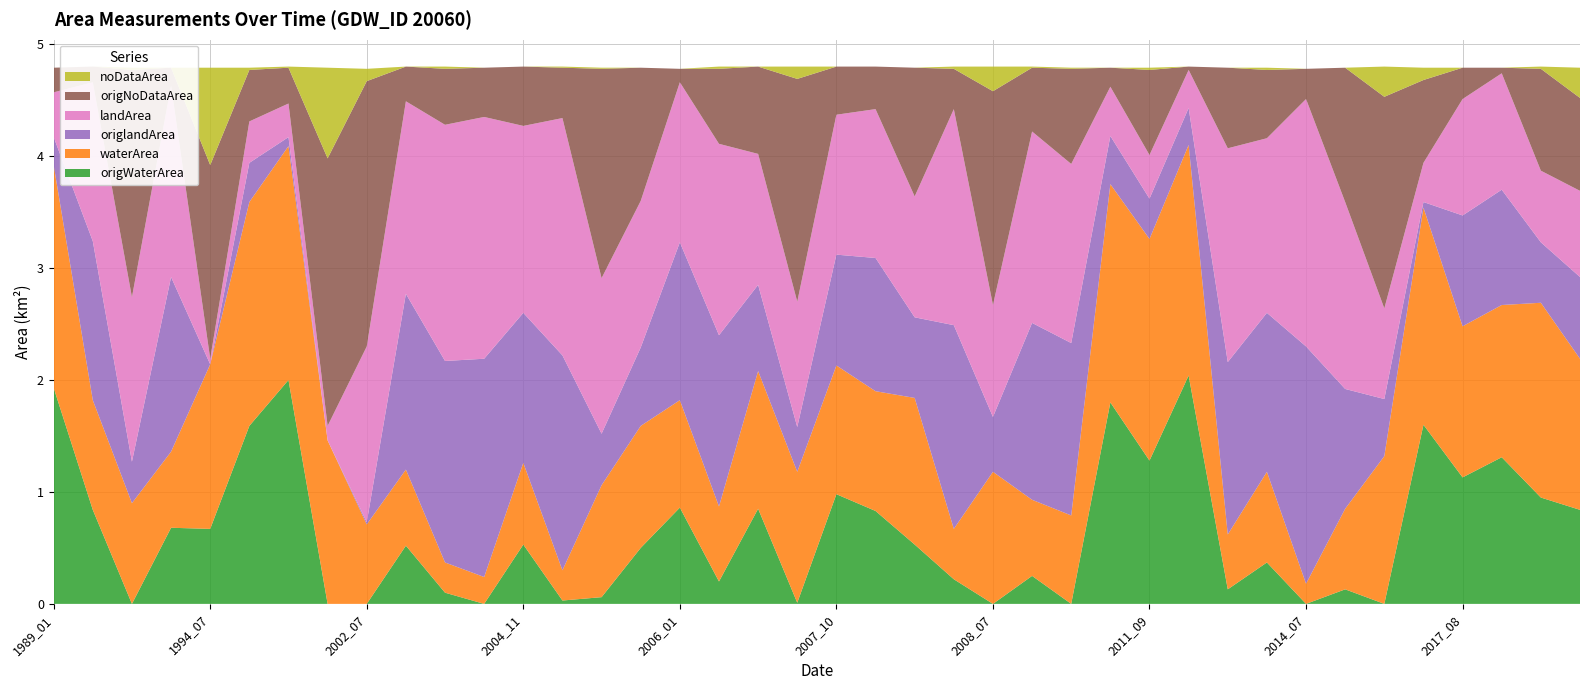

Reading left to right, extract all data points from this chart.

origWaterArea: 1989_01=1.9	1989_12=0.8	1992_06=0.0	1993_01=0.7	1994_07=0.7	1994_09=1.6	1995_01=2.0	1998_07=0.0	2002_07=0.0	2002_09=0.5	2004_02=0.1	2004_06=0.0	2004_11=0.5	2005_06=0.0	2005_09=0.1	2005_12=0.5	2006_01=0.9	2006_06=0.2	2006_11=0.8	2007_07=0.0	2007_10=1.0	2007_12=0.8	2008_01=0.5	2008_06=0.2	2008_07=0.0	2008_09=0.2	2010_09=0.0	2010_10=1.8	2011_09=1.3	2011_10=2.0	2013_04=0.1	2013_08=0.4	2014_07=0.0	2014_08=0.1	2015_06=0.0	2015_08=1.6	2017_08=1.1	2017_12=1.3	2019_09=0.9	2021_07=0.8
waterArea: 1989_01=2.0	1989_12=1.0	1992_06=0.9	1993_01=0.7	1994_07=1.5	1994_09=2.0	1995_01=2.1	1998_07=1.5	2002_07=0.7	2002_09=0.7	2004_02=0.3	2004_06=0.2	2004_11=0.7	2005_06=0.3	2005_09=1.0	2005_12=1.1	2006_01=1.0	2006_06=0.7	2006_11=1.2	2007_07=1.2	2007_10=1.1	2007_12=1.1	2008_01=1.3	2008_06=0.5	2008_07=1.2	2008_09=0.7	2010_09=0.8	2010_10=1.9	2011_09=2.0	2011_10=2.1	2013_04=0.5	2013_08=0.8	2014_07=0.2	2014_08=0.7	2015_06=1.3	2015_08=1.9	2017_08=1.4	2017_12=1.4	2019_09=1.7	2021_07=1.4
origlandArea: 1989_01=0.2	1989_12=1.4	1992_06=0.4	1993_01=1.6	1994_07=0.0	1994_09=0.3	1995_01=0.1	1998_07=0.0	2002_07=0.0	2002_09=1.6	2004_02=1.8	2004_06=1.9	2004_11=1.3	2005_06=1.9	2005_09=0.5	2005_12=0.7	2006_01=1.4	2006_06=1.5	2006_11=0.8	2007_07=0.4	2007_10=1.0	2007_12=1.2	2008_01=0.7	2008_06=1.8	2008_07=0.5	2008_09=1.6	2010_09=1.5	2010_10=0.4	2011_09=0.4	2011_10=0.3	2013_04=1.5	2013_08=1.4	2014_07=2.1	2014_08=1.1	2015_06=0.5	2015_08=0.1	2017_08=1.0	2017_12=1.0	2019_09=0.5	2021_07=0.7
landArea: 1989_01=0.4	1989_12=1.4	1992_06=1.5	1993_01=1.7	1994_07=0.1	1994_09=0.4	1995_01=0.3	1998_07=0.1	2002_07=1.6	2002_09=1.7	2004_02=2.1	2004_06=2.2	2004_11=1.7	2005_06=2.1	2005_09=1.4	2005_12=1.3	2006_01=1.4	2006_06=1.7	2006_11=1.2	2007_07=1.1	2007_10=1.2	2007_12=1.3	2008_01=1.1	2008_06=1.9	2008_07=1.0	2008_09=1.7	2010_09=1.6	2010_10=0.4	2011_09=0.4	2011_10=0.3	2013_04=1.9	2013_08=1.6	2014_07=2.2	2014_08=1.7	2015_06=0.8	2015_08=0.3	2017_08=1.0	2017_12=1.0	2019_09=0.6	2021_07=0.8
origNoDataArea: 1989_01=0.2	1989_12=0.1	1992_06=2.0	1993_01=0.2	1994_07=1.7	1994_09=0.5	1995_01=0.3	1998_07=2.4	2002_07=2.4	2002_09=0.3	2004_02=0.5	2004_06=0.4	2004_11=0.5	2005_06=0.5	2005_09=1.9	2005_12=1.2	2006_01=0.1	2006_06=0.7	2006_11=0.8	2007_07=2.0	2007_10=0.4	2007_12=0.4	2008_01=1.1	2008_06=0.4	2008_07=1.9	2008_09=0.6	2010_09=0.8	2010_10=0.2	2011_09=0.8	2011_10=0.0	2013_04=0.7	2013_08=0.6	2014_07=0.3	2014_08=1.2	2015_06=1.9	2015_08=0.7	2017_08=0.3	2017_12=0.1	2019_09=0.9	2021_07=0.8
noDataArea: 1989_01=0.0	1989_12=0.0	1992_06=0.0	1993_01=0.0	1994_07=0.9	1994_09=0.0	1995_01=0.0	1998_07=0.8	2002_07=0.1	2002_09=0.0	2004_02=0.0	2004_06=0.0	2004_11=0.0	2005_06=0.0	2005_09=0.0	2005_12=0.0	2006_01=0.0	2006_06=0.0	2006_11=0.0	2007_07=0.1	2007_10=0.0	2007_12=0.0	2008_01=0.0	2008_06=0.0	2008_07=0.2	2008_09=0.0	2010_09=0.0	2010_10=0.0	2011_09=0.0	2011_10=0.0	2013_04=0.0	2013_08=0.0	2014_07=0.0	2014_08=0.0	2015_06=0.3	2015_08=0.1	2017_08=0.0	2017_12=0.0	2019_09=0.0	2021_07=0.3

=====

» **WORK TO BE COMPLETED**:
Pull out each line above that contains the string "this", matching its case exactly.

» **WRITTEN RESPONSE**:
Reading left to right, extract all data points from this chart.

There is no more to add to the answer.